=== Supplied entries ===
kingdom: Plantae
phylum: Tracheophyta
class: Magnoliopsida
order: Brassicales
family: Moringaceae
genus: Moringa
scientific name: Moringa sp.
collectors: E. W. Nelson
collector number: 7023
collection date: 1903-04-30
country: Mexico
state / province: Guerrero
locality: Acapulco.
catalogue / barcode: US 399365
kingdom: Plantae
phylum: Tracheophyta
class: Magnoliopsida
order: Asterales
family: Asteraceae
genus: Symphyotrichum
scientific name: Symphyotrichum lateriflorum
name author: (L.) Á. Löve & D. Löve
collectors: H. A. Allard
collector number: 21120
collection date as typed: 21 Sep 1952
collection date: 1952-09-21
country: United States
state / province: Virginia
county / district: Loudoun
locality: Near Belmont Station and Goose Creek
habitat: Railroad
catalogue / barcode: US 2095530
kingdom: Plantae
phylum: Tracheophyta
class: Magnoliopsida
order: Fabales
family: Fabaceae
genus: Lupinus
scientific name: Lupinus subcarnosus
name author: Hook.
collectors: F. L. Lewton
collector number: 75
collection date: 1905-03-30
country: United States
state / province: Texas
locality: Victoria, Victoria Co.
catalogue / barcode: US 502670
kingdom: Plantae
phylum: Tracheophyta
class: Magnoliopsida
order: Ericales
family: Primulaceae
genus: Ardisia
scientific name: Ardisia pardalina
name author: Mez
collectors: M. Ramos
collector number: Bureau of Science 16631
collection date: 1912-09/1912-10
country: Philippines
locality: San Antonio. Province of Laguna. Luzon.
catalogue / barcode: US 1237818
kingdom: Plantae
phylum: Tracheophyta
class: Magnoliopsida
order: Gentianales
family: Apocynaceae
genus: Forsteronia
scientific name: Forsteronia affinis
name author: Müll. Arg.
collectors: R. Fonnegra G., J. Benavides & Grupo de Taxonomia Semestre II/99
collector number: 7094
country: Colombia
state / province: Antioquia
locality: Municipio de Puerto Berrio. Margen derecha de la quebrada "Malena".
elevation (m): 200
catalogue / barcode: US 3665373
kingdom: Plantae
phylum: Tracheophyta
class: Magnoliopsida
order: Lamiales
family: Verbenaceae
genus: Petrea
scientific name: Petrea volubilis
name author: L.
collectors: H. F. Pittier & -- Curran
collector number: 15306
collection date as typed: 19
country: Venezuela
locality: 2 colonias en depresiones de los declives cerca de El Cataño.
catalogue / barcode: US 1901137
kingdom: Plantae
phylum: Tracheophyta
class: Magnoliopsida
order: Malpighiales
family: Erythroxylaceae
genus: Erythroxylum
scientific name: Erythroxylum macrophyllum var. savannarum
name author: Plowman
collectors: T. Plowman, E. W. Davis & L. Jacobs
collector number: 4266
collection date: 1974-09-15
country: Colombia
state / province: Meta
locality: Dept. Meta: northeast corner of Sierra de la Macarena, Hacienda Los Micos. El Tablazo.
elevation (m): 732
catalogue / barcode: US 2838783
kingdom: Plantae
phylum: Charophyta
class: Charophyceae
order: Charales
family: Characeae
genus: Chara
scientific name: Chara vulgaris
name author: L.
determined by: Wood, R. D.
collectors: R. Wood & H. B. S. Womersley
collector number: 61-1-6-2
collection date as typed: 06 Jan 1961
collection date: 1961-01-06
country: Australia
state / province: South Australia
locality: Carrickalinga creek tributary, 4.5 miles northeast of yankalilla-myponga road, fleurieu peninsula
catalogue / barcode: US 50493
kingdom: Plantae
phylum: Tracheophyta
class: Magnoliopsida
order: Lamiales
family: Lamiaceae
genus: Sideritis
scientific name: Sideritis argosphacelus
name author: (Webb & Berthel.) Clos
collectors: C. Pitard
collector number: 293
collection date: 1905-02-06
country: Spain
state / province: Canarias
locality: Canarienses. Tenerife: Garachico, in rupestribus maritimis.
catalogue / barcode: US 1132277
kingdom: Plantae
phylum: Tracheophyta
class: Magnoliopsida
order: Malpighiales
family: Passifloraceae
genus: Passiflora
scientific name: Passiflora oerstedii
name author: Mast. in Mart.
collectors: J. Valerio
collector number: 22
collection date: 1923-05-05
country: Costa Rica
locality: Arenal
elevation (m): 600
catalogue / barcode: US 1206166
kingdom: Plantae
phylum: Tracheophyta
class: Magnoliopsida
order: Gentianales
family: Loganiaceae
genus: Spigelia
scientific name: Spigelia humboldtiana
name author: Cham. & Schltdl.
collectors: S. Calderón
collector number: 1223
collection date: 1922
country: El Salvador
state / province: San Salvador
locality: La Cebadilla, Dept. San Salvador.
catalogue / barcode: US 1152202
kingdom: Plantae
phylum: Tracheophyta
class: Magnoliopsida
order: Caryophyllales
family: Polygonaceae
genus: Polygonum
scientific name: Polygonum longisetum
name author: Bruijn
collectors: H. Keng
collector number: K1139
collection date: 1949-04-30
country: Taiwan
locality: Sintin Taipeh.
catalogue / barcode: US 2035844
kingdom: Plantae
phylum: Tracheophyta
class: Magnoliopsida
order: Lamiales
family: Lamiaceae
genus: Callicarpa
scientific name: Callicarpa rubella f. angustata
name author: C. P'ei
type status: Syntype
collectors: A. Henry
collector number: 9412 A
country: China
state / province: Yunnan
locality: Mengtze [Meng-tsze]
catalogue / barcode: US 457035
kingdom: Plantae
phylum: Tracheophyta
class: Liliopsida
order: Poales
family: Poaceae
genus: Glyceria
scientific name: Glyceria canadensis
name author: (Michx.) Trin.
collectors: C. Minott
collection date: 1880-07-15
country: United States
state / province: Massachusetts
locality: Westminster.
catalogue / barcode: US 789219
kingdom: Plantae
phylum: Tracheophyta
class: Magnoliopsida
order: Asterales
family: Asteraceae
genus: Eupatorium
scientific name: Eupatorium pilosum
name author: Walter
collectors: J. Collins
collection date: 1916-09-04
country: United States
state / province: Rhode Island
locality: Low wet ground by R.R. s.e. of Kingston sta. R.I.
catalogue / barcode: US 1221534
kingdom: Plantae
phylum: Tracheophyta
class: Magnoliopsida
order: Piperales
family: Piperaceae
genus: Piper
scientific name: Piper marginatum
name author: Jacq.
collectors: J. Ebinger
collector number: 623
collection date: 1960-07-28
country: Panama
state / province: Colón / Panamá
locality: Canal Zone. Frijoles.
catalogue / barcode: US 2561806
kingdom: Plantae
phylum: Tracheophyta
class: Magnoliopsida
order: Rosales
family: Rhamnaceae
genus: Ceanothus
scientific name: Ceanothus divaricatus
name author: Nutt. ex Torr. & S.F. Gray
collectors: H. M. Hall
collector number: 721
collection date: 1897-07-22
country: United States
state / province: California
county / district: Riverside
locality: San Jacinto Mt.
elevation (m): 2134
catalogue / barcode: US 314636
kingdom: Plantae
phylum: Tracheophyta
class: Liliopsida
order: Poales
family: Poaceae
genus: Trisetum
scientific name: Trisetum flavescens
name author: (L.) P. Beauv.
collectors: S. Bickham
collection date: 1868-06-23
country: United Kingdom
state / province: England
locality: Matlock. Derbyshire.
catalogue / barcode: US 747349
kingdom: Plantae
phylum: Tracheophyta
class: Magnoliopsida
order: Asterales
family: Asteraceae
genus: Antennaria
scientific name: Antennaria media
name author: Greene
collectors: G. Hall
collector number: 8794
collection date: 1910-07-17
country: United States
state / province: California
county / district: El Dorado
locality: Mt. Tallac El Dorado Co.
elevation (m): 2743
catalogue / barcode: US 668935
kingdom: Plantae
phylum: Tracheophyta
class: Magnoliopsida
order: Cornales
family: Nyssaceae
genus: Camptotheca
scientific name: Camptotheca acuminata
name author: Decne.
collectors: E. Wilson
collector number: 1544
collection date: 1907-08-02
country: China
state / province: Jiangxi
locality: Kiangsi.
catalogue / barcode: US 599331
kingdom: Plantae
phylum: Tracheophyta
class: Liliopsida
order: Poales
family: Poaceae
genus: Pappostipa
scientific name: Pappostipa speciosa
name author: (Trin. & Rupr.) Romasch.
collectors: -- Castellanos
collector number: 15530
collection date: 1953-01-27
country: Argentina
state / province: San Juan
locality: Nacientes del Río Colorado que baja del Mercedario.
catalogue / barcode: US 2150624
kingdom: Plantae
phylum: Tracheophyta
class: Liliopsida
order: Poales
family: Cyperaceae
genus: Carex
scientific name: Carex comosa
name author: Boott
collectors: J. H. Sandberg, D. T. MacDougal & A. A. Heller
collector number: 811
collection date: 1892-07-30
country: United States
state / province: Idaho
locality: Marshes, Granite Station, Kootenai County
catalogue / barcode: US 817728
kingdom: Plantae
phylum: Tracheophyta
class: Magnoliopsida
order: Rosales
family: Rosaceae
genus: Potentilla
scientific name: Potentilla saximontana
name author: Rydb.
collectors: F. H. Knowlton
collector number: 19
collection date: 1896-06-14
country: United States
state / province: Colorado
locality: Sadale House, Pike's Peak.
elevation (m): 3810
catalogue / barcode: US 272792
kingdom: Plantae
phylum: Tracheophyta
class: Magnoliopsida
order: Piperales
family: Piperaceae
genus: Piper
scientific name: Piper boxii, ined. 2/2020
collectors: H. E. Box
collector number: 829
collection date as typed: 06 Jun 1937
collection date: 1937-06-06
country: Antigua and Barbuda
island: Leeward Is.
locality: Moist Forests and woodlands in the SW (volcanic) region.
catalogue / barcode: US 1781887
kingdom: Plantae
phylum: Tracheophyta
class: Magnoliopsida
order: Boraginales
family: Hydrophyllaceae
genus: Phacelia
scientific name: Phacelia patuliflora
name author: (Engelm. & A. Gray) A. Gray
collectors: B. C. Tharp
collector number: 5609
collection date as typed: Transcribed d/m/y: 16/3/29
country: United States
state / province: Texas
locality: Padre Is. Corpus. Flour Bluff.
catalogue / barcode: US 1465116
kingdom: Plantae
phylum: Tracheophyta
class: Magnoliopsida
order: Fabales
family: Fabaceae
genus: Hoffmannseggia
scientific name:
===
Retype the lines of the listing above, starting at the line with "locality: Kiangsi." and ending at the line with "collection date: 1896-06-14", including both of those lines.

locality: Kiangsi.
catalogue / barcode: US 599331
kingdom: Plantae
phylum: Tracheophyta
class: Liliopsida
order: Poales
family: Poaceae
genus: Pappostipa
scientific name: Pappostipa speciosa
name author: (Trin. & Rupr.) Romasch.
collectors: -- Castellanos
collector number: 15530
collection date: 1953-01-27
country: Argentina
state / province: San Juan
locality: Nacientes del Río Colorado que baja del Mercedario.
catalogue / barcode: US 2150624
kingdom: Plantae
phylum: Tracheophyta
class: Liliopsida
order: Poales
family: Cyperaceae
genus: Carex
scientific name: Carex comosa
name author: Boott
collectors: J. H. Sandberg, D. T. MacDougal & A. A. Heller
collector number: 811
collection date: 1892-07-30
country: United States
state / province: Idaho
locality: Marshes, Granite Station, Kootenai County
catalogue / barcode: US 817728
kingdom: Plantae
phylum: Tracheophyta
class: Magnoliopsida
order: Rosales
family: Rosaceae
genus: Potentilla
scientific name: Potentilla saximontana
name author: Rydb.
collectors: F. H. Knowlton
collector number: 19
collection date: 1896-06-14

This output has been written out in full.